• [Your goal]
After locating the line that contains "Google Rating" in the records below, write out exactly that line and each line after it through the one that contains "Keystone Electronics Corp", and nothing else.

[Items from a dataset]
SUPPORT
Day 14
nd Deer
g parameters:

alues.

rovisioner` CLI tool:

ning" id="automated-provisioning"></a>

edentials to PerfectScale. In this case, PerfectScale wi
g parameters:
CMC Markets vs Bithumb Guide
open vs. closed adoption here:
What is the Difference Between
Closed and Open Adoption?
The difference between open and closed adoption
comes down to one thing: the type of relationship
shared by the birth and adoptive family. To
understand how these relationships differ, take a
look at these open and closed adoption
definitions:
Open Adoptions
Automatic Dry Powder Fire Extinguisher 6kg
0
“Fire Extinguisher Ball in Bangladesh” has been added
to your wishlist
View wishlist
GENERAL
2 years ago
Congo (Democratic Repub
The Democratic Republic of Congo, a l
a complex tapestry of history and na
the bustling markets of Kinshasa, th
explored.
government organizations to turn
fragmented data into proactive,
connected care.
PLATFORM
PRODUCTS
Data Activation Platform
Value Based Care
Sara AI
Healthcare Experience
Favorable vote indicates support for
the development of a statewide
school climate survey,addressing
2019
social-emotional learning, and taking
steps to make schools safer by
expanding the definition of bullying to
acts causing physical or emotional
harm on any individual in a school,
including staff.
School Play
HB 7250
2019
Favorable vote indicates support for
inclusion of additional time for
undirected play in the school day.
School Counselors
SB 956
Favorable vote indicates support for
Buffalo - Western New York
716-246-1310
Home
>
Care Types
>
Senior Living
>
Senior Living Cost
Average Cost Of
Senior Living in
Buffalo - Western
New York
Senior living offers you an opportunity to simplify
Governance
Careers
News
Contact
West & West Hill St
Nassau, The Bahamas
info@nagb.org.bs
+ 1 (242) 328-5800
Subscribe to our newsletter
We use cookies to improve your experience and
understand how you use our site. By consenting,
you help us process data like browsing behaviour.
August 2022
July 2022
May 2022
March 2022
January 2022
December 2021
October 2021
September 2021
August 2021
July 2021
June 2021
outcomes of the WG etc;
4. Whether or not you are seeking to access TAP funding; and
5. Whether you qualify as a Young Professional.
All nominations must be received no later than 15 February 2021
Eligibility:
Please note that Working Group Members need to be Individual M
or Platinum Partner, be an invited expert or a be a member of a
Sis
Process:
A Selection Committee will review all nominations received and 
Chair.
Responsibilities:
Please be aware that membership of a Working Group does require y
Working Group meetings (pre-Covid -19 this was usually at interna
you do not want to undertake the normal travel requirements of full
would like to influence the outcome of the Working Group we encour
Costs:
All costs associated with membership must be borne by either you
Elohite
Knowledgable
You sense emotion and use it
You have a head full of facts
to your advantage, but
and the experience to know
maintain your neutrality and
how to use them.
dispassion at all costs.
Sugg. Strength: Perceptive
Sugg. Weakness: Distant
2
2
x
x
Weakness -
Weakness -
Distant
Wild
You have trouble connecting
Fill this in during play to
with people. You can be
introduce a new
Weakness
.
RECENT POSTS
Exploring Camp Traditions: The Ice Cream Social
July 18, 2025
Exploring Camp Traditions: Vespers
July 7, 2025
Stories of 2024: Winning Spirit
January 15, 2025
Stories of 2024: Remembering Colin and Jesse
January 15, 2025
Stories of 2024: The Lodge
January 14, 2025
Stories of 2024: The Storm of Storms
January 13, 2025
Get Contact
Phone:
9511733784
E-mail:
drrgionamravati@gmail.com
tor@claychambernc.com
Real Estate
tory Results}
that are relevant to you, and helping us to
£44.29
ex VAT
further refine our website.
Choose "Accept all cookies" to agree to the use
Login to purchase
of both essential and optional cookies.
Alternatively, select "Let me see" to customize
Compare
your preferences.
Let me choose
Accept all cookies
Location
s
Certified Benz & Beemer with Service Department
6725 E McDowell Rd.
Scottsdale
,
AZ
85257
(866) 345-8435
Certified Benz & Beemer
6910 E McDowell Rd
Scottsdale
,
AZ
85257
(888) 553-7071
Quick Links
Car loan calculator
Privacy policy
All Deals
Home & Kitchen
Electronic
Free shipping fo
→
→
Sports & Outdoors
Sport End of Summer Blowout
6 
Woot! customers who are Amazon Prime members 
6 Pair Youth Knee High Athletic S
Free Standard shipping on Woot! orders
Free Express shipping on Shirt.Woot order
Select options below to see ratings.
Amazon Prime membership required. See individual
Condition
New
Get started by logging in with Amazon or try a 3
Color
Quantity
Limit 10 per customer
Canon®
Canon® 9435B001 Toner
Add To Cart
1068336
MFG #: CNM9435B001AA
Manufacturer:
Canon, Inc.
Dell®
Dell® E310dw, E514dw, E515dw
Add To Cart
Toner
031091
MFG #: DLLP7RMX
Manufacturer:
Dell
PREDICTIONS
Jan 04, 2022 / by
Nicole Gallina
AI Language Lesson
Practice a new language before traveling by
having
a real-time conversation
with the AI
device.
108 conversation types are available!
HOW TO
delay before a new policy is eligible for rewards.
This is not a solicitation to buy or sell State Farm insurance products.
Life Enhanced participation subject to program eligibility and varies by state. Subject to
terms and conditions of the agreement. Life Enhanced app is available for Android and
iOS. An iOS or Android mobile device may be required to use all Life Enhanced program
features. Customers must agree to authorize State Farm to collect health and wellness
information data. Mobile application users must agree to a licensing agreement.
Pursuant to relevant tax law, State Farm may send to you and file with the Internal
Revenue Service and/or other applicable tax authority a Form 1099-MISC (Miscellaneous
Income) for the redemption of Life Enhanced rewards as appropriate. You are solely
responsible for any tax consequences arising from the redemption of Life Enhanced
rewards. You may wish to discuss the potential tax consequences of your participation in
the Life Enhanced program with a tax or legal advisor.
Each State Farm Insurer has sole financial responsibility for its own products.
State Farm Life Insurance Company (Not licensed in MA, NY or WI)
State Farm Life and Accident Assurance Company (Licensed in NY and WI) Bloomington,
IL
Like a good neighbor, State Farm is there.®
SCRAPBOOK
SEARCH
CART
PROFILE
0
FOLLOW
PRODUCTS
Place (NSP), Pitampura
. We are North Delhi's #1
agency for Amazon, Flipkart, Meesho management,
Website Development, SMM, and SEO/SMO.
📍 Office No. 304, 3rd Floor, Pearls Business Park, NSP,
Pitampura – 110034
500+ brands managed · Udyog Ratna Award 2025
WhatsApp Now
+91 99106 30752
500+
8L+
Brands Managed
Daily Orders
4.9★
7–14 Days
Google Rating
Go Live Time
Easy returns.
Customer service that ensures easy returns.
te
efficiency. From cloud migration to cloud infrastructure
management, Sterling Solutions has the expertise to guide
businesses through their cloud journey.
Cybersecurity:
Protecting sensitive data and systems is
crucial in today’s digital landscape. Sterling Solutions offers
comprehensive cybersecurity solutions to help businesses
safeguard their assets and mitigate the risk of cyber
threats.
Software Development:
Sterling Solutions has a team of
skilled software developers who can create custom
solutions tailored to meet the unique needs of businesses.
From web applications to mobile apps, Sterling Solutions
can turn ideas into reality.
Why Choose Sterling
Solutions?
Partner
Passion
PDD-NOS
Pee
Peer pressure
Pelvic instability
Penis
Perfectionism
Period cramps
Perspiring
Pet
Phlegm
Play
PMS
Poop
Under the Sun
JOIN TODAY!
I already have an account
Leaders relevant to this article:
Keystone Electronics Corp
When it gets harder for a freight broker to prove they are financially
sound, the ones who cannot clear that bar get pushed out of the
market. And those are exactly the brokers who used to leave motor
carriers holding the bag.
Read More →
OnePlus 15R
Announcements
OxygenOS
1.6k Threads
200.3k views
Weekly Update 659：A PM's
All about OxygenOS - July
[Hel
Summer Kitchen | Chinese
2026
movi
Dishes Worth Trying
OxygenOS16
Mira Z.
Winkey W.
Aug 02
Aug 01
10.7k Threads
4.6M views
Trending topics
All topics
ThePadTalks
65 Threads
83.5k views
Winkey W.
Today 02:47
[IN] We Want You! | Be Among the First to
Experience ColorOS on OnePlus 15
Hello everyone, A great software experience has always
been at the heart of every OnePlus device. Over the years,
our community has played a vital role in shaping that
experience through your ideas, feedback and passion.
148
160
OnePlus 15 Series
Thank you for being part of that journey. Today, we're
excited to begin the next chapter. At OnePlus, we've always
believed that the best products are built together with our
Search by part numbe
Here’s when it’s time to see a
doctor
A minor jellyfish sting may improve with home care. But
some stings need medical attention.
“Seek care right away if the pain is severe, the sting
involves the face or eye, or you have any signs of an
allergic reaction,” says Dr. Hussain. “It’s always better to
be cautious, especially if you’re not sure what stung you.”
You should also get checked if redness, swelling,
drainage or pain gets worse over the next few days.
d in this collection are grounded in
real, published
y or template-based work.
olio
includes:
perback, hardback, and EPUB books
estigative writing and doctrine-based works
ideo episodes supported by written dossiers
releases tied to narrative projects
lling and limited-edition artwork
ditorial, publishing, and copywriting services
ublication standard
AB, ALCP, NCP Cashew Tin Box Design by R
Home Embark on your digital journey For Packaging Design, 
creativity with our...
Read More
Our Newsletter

• [Solved exercise]
Google Rating
Go Live Time
Easy returns.
Customer service that ensures easy returns.
te
efficiency. From cloud migration to cloud infrastructure
management, Sterling Solutions has the expertise to guide
businesses through their cloud journey.
Cybersecurity:
Protecting sensitive data and systems is
crucial in today’s digital landscape. Sterling Solutions offers
comprehensive cybersecurity solutions to help businesses
safeguard their assets and mitigate the risk of cyber
threats.
Software Development:
Sterling Solutions has a team of
skilled software developers who can create custom
solutions tailored to meet the unique needs of businesses.
From web applications to mobile apps, Sterling Solutions
can turn ideas into reality.
Why Choose Sterling
Solutions?
Partner
Passion
PDD-NOS
Pee
Peer pressure
Pelvic instability
Penis
Perfectionism
Period cramps
Perspiring
Pet
Phlegm
Play
PMS
Poop
Under the Sun
JOIN TODAY!
I already have an account
Leaders relevant to this article:
Keystone Electronics Corp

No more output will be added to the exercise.